Any of those writers could have easily done it if they thought about it. It was a bit of an out of the box idea and it was a good idea at the time considering just how much change the X-Men hed been though to that point.
None of these writers would have done it because any good writer knows you have to make the characters move forward, not back (Hickman criticized the idea already), and building your entire franchise around reacting to other, better stories is stupid because:
a) First of all, it reminds me the readers they could be reading other, better stories than the one they are currently reading;
b) Assumes readers read all these past stories, which is never a given;
c) Assumes readers care about all these past stories as much as you or the characters do;
d) Assumes readers care about what would the teenage X-men of the past thought, which is not a given either;
e) Makes all the characters involved look stupid and selfish, because they are risking billions of lives every second they stay in the present;
f) In the end, it changes nothing, because the main characters will just forget what happened, and the other ones will only be tangentially affected.
Moreover, Bendis said the idea wasn't his, but rather one that was floating around Marvel for many years and everyone else hated it...except for Jeph Loeb (if Loeb liking isn't an endorsement of poor quality, I don't know what is, LOL!), so most of other writers I mentioned already knew about it, they wisely just thought it was a bad idea.
Again, sometimes you have to look back to go forward and that is what the book was trying to do by showing where the X-Men were at the start and just how far they have gone for good and bad and how they will move forward from that.

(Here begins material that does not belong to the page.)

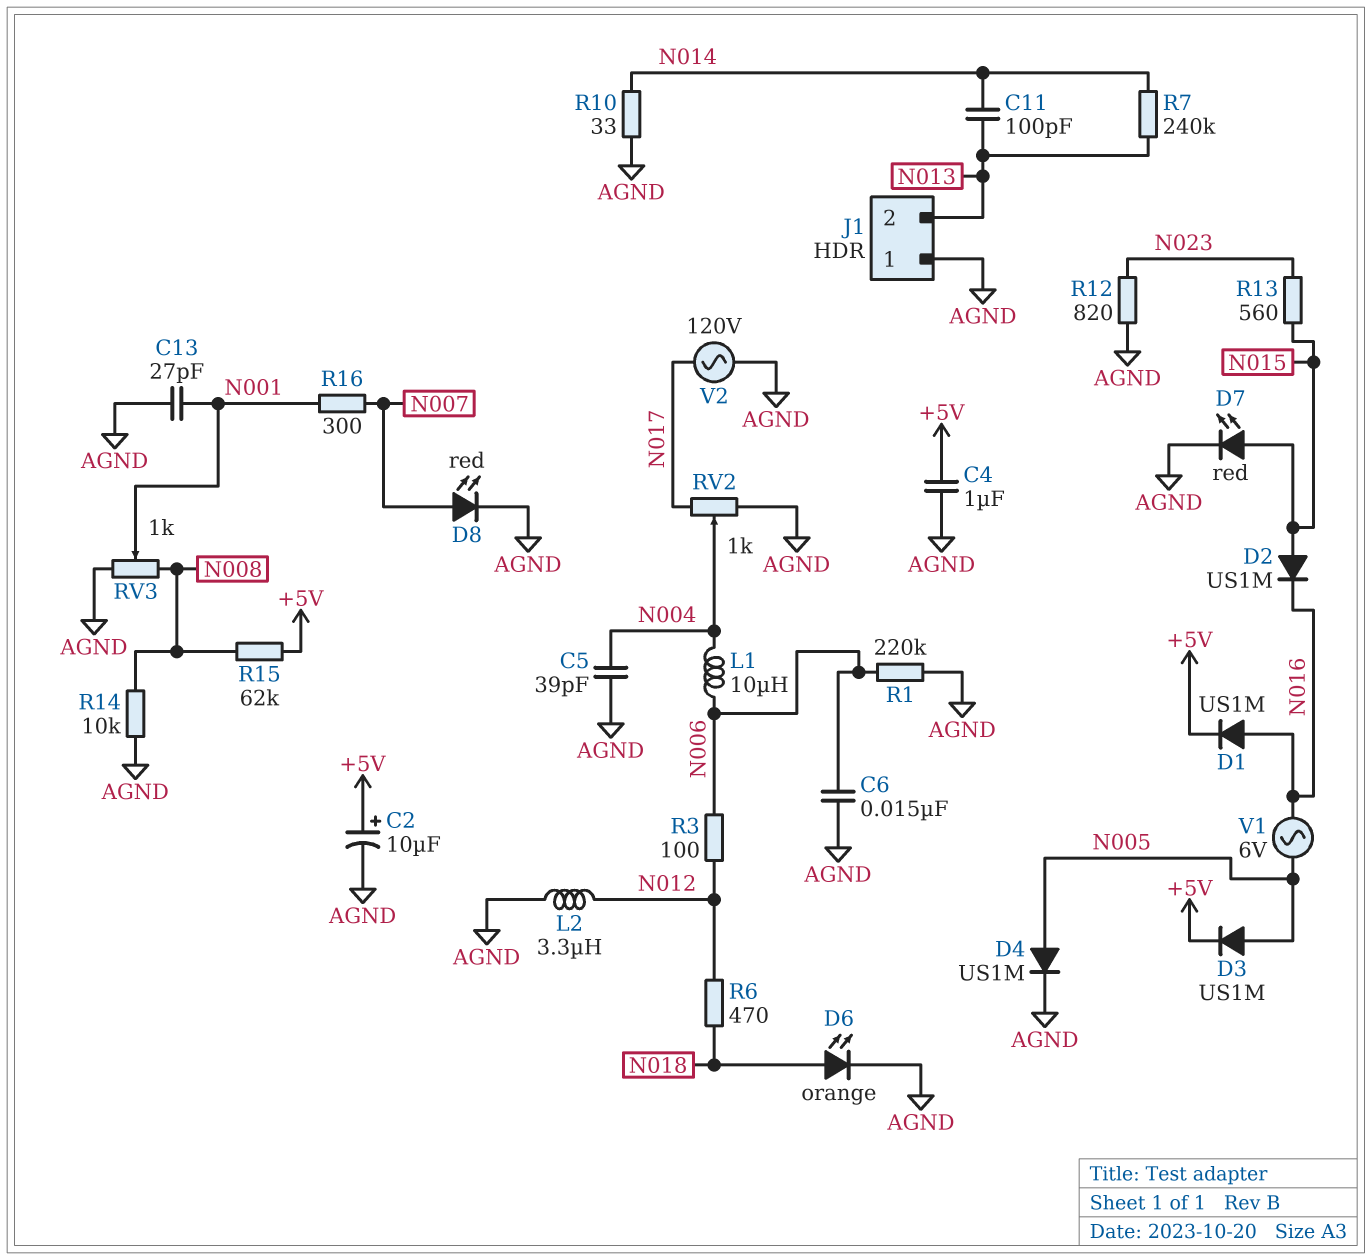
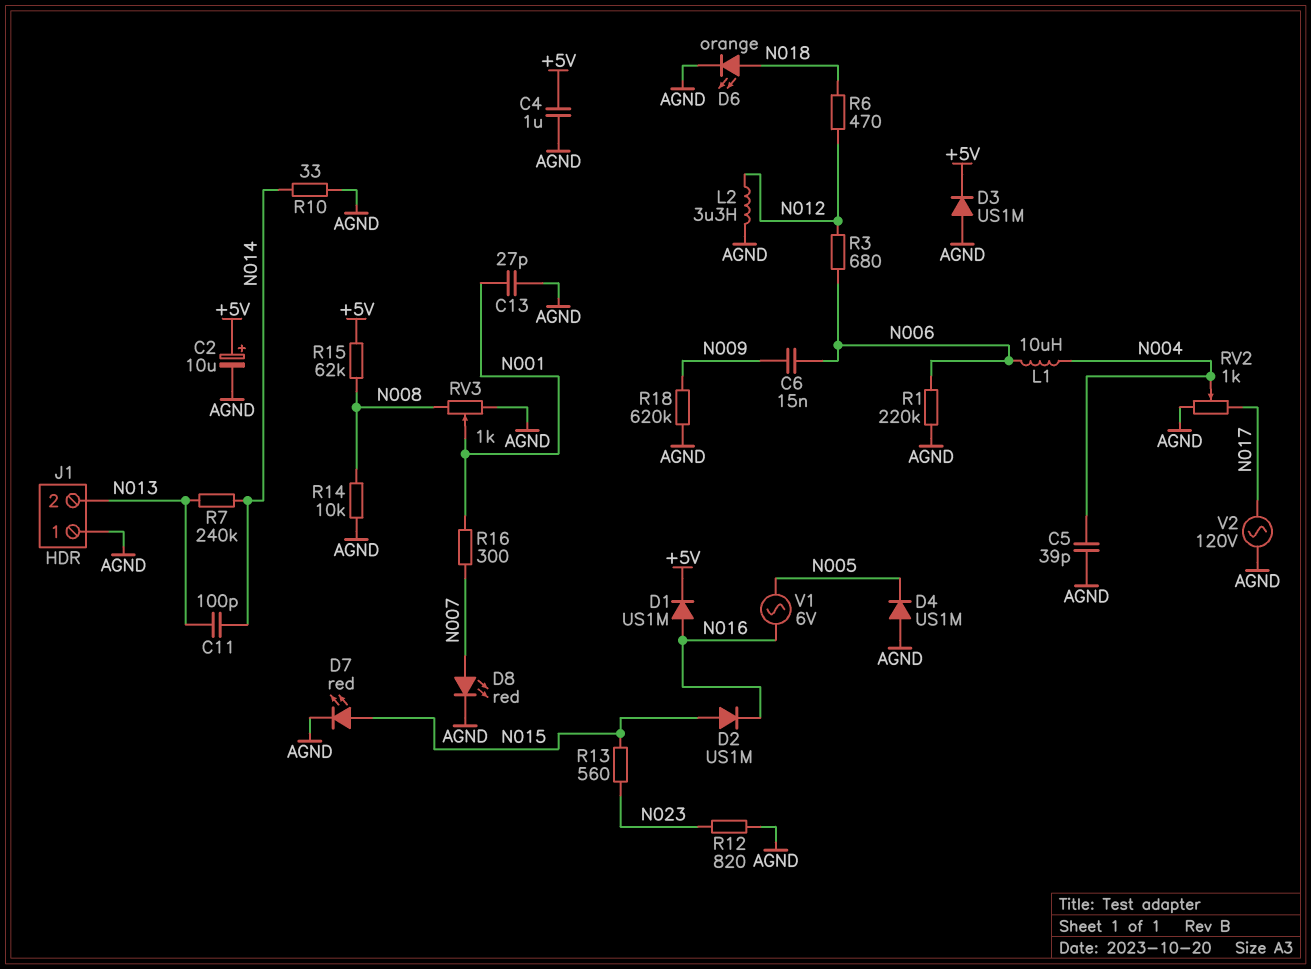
C6: 15nF (AGND, N006) -> 15nF (N006, N009)
D3: diode US1M (A N005, K +5V) -> diode US1M (A AGND, K +5V)
D4: diode US1M (A N005, K AGND) -> diode US1M (A AGND, K N005)
R3: 100 (N006, N012) -> 680 (N006, N012)
R18: none -> 620k (AGND, N009)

The series honestly was written well and it did enough new things to warrant the readers sticking around. Most comics are continuity heavy and referential at this point so your points B and C could apply to most comics. Bendis had to and did write it in a way that wasn't so continuity heavy at all times to readers could understand.
Readers caring about the characters and what they think is always a problem in fiction. In my opinion, Bendis does a good enough job at this to make readers care.
A lot of the characters were more than just "Tangentially affected" by it, especially at the start. And even though the past X-men forgot it was still fun to see what they thought of the X-Men in the future.
It was a fun idea that produced a few good books.
[QUOTE=baxer;5232138
Anyway the teen O5 was really good since Marvel wanted treading water and filler stories on x-men[/QUOTE]
And that's the real issue. It was all about treading water and filler stories.
X-men fans are way too quiet about Sinister stealing Thunderbird's DNA.
I mostly agree with you except for Jean Grey, who stays dead too long for me consider her core. I think is more like
Core 1.Wolverine, Storm, Cyclops
Core 2. Jean, Beast,Kitty, Magneto, Nightcrawler, Rogue, Iceman,Xavier
really close Bishop, Asian Betsy, Angel, Gambit, Colossus, Cable **Magik
They are 3 X-men who are clearly slightly important than rest but isn't important enough because of nature of the franchise to need have all three of them around. It is really hard to do a team that feels offical without someone from Core 1 but if you stick enough people from Core 2 and the "really close group" you can get away it for a little while but the big X-men formula that works normally at least 1 out of 3 of Core 1 and depending how much you use from Core 1,determines how much you use from the next group.
And my controversial opinion is that Magik is now A-list X-man, She does the berserker loose canon Wolverine thing very well and writers have recognized that and have been using her to the fullest.